Studies show that consumers are increasingly concerned about where their food comes from. In 2018, a survey by Ketchum found that Americans ranked animal welfare alongside children’s hunger and education as causes they were most likely to support1. Specific to chicken, approximately three-quarters of respondents to a 2018 survey conducted for the National Chicken Council said they were concerned about how chickens are raised for meat2.
Consumer preferences for higher welfare meat also translates to their purchasing decisions—from restaurants to supermarkets. Mintel reported that while total sales of poultry were down in 2016, the brands performing well were those with ethical claims3. Mintel also found that customers are willing to pay at least a dollar more for a “more ethical poultry product,” as compared to conventionally raised chicken.
In 2018, white chicken breast made up 59.7% of dollar sales of all chicken products in the United States4. It is the strong consumer demand for white meat that drove the broiler industry to breed a chicken that would grow as quickly, and as large, as possible to deliver as much white meat as possible.
This accelerated growth for high yield has resulted in product quality issues affecting the chicken market—namely the widespread issues of muscular myopathies such as woody breast and white striping. Woody breast causes the meat to be tough and difficult to chew, while white striping is a visible condition in which fat and collagen congeal in white stripes across the outside of chicken breasts.

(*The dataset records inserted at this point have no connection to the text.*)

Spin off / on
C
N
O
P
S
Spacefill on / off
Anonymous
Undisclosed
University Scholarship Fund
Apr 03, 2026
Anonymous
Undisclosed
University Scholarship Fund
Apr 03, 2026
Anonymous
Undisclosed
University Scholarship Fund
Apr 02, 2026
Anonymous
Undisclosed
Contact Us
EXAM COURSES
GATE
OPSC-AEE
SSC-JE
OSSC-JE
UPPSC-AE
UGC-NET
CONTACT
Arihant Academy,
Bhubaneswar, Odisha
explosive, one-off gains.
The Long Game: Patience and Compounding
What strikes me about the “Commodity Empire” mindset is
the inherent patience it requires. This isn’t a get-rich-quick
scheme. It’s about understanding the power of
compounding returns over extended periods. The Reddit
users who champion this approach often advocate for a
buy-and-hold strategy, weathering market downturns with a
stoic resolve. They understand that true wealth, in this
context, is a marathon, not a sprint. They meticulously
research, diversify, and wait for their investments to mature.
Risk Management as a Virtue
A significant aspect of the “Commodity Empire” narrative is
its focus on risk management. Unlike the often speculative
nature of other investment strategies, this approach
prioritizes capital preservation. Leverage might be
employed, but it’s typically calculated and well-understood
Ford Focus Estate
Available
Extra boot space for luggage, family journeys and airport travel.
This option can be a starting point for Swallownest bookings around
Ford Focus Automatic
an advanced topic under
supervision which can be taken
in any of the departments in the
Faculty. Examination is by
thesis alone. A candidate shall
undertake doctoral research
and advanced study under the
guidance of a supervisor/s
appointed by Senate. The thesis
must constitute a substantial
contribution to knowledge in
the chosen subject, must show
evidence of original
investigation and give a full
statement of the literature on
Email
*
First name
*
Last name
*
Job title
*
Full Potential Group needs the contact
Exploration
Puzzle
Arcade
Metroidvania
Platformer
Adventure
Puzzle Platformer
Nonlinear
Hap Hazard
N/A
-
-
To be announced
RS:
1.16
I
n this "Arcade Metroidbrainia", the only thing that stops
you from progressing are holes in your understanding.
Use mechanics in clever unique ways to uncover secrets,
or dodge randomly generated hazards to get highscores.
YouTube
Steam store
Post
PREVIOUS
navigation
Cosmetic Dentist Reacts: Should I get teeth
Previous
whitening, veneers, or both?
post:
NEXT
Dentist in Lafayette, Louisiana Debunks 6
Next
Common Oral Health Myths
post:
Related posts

These abnormalities are strongly linked to accelerated weight gain and rapid breast muscle growth in the most popular broiler breeds.
The introduction of higher-welfare breeds could significantly reduce meat quality abnormalities.
Over 99 percent of chickens in the United States are raised in conditions in which the following factors contribute to serious health and welfare issues:
The modern chicken has been selectively bred and commercialized over many decades, prioritizing fast growth and large breast muscles over any consideration for welfare. Chickens now grow so big, so quickly, their bodies can’t keep up. Their legs can’t cope with the weight of their upper bodies5, so they suffer from leg pain and lameness. Their hearts and other organs are under pressure, and many die prematurely from heart disease.
Numerous studies have linked the problems of movement and ammonia burns to stocking density6. When chickens are crammed so tightly together, the litter becomes soiled more quickly, and mobility is decreased because birds have inadequate room to move.
As standard industry practice, chickens are forced to live in a completely barren environment with wet, dirty litter. They are subjected to near-constant, low-intensity artificial lighting with short periods of continuous darkness and virtually no stimulating resources. Farms rarely change the litter between flocks of chickens, which means birds must sit in their own waste for their entire lives. This constant contact with the ammonia-laden litter causes foot pad dermatitis (lesions on the bottom of their feet), breast blisters, and hock burns (ammonia burns through the skin). These conditions all result in extremely poor welfare.
The most prevalent slaughter method in the United States poultry industry is live-shackling, a system by which birds are hung upside down by their feet in metal shackles7. An electrified water bath is meant to give them a shock that renders them unconscious; however, many are not effectively stunned and continue in the process while conscious. Some may then still be conscious at the point of having their throats cut, and a small but not insignificant percentage are alive long enough to experience the boiling water that is used to remove their feathers.